Petikan Teks –

((

Peneliti senior Imparsial, Bhatara Ibnu Reza, menyoroti kepemimpinan Presiden Prabowo Subianto yang dinilai masih terikat dengan dunia kemiliterannya.
Bhatara menyebut bahwa Prabowo hanya memiliki satu hal yang dibanggakan dalam kariernya, yakni militerisme. Hal tersebut, menurutnya, menjadi penyebab Prabowo melakukan pendekatan militeristik dalam menjalankan pemerintahannya.
Salah satunya yang terlihat adalah saat 'mendidik' jajaran kabinet Merah Putih di Akademi Militer (Akmil) Magelang.
Cara serupa kemudian dicontohkan oleh Wakil Presiden Gibran Rakabuming yang meminta Menteri Dalam Negeri Tito Karnavian untuk mengadakan Rakornas Kepala Daerah di tempat yang sama.
"Apa yang bisa dia banggakan? Cuma itu yang bisa dia banggakan. Buat dia hidup sebagai militer, dia ingin menunjukkan bahwa saya militer sejati, saya mulai dari bawah, meskipun secara politik di lingkungan militer juga pada saat dia naik jadi Brigjen, teman-temannya masih Letkol, karena ada Soeharto, dia menantunya," ujar Bhatara saat dihubungi, Jumat (8/11/2024).
Simbol-simbol militerisme yang diperlihatkan Prabowo, hingga memberikan seragam loreng kepada jajaran kabinetnya, menurut Bhatara, menjadi sinyal yang jelas kembalinya militerisme dalam pemerintahan sipil.

))

Kumpulan Catatan –
((

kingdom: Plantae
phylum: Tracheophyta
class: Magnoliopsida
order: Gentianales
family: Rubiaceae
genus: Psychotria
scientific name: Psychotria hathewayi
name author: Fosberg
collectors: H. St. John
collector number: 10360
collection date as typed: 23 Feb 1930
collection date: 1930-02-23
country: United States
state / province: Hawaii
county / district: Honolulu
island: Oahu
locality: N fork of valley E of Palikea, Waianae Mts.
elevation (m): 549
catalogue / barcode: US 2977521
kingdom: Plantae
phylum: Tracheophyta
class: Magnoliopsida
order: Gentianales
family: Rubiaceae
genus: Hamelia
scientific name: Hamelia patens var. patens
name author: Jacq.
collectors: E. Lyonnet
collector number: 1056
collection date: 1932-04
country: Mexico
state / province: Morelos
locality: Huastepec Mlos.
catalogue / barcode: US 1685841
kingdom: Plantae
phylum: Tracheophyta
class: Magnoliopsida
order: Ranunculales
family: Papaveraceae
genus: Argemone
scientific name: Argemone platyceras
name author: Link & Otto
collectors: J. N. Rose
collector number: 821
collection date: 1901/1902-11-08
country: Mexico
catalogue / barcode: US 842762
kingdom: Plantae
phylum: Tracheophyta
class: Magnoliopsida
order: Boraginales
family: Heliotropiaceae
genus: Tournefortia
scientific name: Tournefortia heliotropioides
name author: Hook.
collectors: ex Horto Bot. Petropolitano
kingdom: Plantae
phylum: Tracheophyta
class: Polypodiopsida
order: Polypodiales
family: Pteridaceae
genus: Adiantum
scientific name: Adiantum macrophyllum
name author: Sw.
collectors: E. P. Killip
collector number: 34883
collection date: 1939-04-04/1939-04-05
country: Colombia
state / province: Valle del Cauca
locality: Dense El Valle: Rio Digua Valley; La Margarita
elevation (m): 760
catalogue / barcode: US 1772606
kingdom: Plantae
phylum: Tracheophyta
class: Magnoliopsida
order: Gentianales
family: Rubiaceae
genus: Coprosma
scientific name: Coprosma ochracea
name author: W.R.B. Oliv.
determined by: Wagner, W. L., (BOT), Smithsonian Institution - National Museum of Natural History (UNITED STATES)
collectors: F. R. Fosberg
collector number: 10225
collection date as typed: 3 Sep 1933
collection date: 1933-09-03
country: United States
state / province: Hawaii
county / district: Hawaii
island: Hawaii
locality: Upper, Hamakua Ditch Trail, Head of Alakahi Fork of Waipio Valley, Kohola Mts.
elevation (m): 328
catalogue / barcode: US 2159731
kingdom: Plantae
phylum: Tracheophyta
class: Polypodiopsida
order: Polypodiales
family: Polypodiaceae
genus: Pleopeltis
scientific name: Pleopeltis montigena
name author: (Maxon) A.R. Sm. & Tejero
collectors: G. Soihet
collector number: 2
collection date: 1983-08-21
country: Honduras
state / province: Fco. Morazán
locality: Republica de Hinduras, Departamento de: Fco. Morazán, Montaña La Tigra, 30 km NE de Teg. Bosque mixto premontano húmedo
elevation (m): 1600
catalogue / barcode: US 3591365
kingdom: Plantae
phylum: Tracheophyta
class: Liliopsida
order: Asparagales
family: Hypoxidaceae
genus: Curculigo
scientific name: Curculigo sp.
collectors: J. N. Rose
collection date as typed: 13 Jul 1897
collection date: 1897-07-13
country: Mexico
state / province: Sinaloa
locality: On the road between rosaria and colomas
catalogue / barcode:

))

Ketentuan Tugas –
1. Cetak ulang persis baris-baris dalam catatan, mulai dari baris yang memuat "collection date as typed: 13 Jul 1897" sampai baris terakhir catatan, dengan kedua baris batas itu ikut dicetak.
2. Lanjutkan teks tentang kepemimpinan Prabowo dari kalimat terakhirnya.
Catatan ini sama sekali tidak berkaitan dengan teks tentang kepemimpinan Prabowo.

Jawaban Tertulis –
1.
collection date as typed: 13 Jul 1897
collection date: 1897-07-13
country: Mexico
state / province: Sinaloa
locality: On the road between rosaria and colomas
catalogue / barcode:

2.
"Masyarakat sipil dan organisasi non-pemerintah perlu membaca simbol-simbol ini. Dengan memilih Akmil sebagai tempat pelatihan, Prabowo tampaknya melihat tempat itu sebagai kawah candradimuka, lambang ideal pemimpin bangsa," katanya.
Lebih jauh, Bhatara mengungkapkan bahwa langkah-langkah Prabowo dalam membawa kembali unsur militer ke pemerintahan sebenarnya sudah terlihat sejak era Presiden Jokowi.
Seperti Undang-Undang Pengelolaan Sumber Daya Manusia yang sebenarnya membuka jalan terhadap kebijakan wajib militer.
Ia mengingatkan bahwa upaya untuk menghadirkan wajib militer dan pembentukan milisi sipil seperti masa Orde Baru bisa merusak demokrasi dan hak sipil.
"Dulu di Timor Timur, Aceh, dan Papua pernah dibentuk milisi-milisi seperti ini. Apakah kita ingin mengulangi kesalahan lama?" tegas Bhatara.
Dengan pendekatan yang dianggap menghidupkan simbol-simbol militerisme ini, Bhatara mengingatkan agar publik terus waspada.
“Kekuasaan itu harus diwaspadai dan dicurigai,” pungkasnya.(*)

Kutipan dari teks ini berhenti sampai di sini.